* What to produce *
Transcribe the listing below only from the line with "diagnostic immobilier, toutes" up to and including the line with "État de l'installation intérieure de gaz".

* Record set *
::::::
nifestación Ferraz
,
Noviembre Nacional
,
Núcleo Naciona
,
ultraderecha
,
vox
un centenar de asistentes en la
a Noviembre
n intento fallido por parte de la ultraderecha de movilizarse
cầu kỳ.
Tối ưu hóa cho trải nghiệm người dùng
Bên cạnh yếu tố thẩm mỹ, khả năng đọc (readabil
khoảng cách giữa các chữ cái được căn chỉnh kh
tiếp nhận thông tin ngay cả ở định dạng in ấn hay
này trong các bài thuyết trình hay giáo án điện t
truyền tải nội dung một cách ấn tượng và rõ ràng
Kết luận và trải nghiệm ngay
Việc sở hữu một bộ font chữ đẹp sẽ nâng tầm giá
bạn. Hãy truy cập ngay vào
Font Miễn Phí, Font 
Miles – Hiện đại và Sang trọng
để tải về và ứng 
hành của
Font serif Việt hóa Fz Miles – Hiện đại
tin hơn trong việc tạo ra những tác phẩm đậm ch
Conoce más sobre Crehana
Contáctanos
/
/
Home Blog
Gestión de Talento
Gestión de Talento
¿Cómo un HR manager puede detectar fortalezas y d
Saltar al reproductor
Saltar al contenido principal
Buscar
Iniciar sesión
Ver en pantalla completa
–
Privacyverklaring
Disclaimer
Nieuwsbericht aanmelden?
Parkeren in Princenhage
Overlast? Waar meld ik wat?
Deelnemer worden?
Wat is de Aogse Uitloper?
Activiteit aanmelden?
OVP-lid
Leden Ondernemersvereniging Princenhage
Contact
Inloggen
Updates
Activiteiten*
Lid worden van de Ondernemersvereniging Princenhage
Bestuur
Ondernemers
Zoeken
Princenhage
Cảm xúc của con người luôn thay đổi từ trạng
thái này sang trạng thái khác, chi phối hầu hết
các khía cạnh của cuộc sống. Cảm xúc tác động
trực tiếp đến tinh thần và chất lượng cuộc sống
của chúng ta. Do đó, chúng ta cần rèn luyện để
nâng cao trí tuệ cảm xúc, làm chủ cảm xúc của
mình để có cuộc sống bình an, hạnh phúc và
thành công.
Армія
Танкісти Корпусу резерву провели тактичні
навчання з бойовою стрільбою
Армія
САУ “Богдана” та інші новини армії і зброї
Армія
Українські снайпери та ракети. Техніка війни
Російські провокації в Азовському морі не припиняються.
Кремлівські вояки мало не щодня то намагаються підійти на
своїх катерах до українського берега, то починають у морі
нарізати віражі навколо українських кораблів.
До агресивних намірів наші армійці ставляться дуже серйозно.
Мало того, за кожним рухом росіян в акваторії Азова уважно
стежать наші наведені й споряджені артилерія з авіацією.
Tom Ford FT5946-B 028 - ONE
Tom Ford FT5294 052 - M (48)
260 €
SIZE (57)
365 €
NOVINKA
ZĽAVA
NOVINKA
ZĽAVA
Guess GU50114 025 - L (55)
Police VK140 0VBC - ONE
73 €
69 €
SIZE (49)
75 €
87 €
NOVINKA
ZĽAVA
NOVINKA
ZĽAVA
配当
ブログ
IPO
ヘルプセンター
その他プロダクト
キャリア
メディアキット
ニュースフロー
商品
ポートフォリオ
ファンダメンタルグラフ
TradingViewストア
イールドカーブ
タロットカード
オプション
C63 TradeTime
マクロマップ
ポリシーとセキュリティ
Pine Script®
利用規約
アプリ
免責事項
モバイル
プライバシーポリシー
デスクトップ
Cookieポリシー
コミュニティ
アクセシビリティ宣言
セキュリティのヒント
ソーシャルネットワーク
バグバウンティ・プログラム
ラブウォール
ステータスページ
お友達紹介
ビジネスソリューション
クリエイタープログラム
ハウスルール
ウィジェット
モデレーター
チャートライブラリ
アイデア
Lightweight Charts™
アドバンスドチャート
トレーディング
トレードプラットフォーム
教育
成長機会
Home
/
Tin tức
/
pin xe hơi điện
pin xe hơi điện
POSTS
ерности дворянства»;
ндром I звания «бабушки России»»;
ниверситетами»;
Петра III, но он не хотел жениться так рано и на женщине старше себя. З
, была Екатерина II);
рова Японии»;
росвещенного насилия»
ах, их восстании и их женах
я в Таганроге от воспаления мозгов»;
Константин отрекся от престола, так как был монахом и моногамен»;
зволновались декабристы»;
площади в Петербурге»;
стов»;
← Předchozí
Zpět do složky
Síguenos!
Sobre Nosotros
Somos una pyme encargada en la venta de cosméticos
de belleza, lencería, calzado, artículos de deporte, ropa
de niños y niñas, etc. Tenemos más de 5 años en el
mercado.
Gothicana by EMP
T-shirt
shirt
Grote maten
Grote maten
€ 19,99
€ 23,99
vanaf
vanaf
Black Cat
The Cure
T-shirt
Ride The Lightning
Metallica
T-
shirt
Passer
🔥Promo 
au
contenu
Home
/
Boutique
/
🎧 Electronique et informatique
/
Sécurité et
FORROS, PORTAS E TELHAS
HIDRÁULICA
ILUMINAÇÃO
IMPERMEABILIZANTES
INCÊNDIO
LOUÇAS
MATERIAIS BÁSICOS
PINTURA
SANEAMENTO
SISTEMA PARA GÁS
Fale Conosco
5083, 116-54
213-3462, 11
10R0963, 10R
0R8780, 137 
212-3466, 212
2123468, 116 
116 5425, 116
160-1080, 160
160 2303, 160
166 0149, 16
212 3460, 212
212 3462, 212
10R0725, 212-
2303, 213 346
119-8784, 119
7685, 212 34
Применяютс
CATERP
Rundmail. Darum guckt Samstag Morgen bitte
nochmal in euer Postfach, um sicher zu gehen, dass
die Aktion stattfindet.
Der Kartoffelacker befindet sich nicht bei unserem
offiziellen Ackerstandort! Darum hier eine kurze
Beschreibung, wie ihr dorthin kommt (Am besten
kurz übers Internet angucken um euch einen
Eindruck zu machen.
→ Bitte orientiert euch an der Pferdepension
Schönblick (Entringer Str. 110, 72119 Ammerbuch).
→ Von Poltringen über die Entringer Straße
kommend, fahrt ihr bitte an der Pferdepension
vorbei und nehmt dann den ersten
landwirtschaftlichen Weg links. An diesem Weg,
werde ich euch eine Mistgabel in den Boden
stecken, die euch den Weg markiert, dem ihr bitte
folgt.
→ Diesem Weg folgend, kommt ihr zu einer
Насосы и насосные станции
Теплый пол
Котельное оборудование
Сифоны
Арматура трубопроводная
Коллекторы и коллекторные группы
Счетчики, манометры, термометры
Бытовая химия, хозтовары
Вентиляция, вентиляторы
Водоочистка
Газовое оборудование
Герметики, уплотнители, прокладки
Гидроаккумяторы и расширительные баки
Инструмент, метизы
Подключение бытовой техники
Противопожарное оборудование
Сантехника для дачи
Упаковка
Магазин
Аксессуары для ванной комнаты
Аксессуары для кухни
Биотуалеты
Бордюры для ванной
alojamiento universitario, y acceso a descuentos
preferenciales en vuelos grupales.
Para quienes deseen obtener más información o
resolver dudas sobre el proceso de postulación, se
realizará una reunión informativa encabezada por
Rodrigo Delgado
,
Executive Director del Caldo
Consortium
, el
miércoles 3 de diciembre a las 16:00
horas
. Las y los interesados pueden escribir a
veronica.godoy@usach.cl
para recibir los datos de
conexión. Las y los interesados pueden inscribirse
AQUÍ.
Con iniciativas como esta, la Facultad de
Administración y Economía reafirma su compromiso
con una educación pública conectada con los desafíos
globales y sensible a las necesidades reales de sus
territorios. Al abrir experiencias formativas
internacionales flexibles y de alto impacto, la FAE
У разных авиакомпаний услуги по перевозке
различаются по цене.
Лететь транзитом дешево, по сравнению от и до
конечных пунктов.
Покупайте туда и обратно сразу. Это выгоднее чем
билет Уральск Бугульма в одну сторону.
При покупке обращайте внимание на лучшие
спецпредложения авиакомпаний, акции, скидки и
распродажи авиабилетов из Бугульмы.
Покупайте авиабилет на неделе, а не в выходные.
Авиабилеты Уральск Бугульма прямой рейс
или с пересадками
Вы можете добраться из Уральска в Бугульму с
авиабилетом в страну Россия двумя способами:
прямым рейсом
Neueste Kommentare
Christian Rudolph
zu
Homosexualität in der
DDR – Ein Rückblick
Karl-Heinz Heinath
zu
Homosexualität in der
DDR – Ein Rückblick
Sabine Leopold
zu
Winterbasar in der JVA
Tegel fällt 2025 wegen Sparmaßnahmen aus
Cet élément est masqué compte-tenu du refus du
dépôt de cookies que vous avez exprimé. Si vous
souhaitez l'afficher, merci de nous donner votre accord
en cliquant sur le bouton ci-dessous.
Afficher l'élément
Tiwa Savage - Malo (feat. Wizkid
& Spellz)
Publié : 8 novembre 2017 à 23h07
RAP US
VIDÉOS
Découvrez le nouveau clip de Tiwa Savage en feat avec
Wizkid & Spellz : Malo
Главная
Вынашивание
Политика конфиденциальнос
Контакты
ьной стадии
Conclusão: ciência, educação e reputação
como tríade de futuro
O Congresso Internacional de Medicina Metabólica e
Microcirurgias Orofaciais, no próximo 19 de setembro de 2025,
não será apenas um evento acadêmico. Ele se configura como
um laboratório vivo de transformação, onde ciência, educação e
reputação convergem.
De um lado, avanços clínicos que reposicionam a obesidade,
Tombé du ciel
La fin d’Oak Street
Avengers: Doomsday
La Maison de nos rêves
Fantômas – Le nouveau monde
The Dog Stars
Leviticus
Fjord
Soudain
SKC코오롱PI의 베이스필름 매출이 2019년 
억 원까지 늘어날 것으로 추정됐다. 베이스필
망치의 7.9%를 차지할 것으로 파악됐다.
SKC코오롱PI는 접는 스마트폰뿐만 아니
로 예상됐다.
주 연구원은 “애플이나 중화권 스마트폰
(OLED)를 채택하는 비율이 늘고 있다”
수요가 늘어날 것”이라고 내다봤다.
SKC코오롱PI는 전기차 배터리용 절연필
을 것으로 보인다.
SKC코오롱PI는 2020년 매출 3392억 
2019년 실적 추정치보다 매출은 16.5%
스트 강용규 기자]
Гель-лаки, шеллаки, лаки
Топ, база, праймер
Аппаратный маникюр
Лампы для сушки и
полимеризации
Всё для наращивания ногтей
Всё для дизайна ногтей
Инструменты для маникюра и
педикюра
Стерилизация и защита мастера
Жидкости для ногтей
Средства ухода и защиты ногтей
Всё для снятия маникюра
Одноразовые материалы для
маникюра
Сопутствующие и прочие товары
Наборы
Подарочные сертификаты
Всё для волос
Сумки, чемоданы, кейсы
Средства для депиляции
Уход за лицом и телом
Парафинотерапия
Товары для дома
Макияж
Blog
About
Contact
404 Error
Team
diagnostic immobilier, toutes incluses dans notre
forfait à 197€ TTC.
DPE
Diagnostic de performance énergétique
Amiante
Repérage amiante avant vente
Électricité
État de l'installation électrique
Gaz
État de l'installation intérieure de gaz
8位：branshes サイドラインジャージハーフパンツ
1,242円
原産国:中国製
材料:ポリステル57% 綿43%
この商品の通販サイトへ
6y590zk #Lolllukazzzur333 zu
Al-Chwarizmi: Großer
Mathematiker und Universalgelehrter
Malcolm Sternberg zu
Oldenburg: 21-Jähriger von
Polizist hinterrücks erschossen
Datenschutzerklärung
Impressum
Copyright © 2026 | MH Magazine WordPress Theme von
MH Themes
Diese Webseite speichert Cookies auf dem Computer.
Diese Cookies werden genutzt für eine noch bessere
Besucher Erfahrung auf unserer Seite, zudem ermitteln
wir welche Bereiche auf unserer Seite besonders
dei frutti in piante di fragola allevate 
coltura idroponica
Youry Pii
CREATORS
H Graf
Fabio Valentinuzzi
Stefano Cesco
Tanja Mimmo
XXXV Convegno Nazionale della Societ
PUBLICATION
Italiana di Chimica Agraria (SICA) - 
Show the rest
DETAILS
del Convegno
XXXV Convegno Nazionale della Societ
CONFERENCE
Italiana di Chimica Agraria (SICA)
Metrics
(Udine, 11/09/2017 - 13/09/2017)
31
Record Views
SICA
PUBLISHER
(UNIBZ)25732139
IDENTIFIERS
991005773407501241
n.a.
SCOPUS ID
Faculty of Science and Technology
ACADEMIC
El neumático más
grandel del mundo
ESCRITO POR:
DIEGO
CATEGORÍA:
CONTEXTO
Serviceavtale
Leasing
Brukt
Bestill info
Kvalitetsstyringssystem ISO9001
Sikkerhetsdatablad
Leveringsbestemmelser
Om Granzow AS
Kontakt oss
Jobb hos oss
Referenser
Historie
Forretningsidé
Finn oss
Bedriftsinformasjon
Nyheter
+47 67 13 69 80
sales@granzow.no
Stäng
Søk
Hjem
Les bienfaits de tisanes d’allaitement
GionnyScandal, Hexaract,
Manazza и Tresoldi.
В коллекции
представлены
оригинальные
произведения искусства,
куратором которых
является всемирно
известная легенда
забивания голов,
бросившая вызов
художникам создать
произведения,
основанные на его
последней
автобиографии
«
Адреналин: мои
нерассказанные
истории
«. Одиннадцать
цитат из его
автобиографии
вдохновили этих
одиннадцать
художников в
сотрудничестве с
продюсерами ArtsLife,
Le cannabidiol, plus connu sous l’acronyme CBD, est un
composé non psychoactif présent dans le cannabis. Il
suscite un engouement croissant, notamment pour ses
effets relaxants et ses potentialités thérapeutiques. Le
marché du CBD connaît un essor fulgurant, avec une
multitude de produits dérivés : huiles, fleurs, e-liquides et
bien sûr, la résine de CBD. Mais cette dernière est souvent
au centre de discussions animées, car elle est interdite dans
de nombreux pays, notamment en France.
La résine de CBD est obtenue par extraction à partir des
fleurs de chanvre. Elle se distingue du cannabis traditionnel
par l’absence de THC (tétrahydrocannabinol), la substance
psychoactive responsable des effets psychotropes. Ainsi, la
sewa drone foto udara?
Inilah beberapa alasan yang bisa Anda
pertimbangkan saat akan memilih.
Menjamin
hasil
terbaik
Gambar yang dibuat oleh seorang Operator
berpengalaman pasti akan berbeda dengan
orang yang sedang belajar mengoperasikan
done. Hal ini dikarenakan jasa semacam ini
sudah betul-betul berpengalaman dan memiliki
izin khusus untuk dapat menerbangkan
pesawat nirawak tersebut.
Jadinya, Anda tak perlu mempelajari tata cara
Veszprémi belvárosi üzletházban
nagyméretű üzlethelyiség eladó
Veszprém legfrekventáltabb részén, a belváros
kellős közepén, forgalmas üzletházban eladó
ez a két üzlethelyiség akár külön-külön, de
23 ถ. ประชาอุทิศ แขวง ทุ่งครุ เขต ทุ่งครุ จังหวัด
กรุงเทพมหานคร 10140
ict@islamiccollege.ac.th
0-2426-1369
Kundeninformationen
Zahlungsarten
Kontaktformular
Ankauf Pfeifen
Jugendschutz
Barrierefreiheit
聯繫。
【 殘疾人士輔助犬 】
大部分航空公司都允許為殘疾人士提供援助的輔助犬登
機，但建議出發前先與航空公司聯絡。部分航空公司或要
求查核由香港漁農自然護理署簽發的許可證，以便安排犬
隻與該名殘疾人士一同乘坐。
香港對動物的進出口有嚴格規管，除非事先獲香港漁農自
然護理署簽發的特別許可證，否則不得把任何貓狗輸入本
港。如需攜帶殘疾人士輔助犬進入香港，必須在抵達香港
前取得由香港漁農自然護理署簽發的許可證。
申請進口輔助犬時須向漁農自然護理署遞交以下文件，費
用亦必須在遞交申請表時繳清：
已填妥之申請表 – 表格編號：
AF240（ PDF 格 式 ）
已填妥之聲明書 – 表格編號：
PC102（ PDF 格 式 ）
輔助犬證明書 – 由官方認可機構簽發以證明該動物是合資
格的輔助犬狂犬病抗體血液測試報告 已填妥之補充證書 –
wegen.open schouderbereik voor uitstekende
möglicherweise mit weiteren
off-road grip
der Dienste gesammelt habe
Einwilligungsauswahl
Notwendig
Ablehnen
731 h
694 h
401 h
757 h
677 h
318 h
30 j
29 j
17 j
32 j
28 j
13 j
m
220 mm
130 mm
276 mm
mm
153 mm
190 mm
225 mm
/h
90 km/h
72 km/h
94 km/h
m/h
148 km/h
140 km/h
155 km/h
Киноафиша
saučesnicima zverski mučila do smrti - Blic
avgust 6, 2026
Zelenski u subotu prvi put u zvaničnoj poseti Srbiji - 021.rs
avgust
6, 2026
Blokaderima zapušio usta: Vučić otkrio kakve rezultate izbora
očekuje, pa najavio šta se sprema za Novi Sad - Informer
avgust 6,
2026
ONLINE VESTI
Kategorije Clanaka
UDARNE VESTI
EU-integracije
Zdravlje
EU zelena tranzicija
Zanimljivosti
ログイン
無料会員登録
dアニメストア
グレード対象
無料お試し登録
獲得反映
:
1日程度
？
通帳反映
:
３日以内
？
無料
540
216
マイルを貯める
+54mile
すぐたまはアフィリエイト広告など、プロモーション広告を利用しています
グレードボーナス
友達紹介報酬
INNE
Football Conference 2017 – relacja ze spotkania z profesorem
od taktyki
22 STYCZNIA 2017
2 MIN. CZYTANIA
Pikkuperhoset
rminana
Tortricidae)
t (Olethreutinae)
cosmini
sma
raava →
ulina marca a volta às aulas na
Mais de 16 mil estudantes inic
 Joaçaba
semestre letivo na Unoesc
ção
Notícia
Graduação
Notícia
::::::
* Result *
diagnostic immobilier, toutes incluses dans notre
forfait à 197€ TTC.
DPE
Diagnostic de performance énergétique
Amiante
Repérage amiante avant vente
Électricité
État de l'installation électrique
Gaz
État de l'installation intérieure de gaz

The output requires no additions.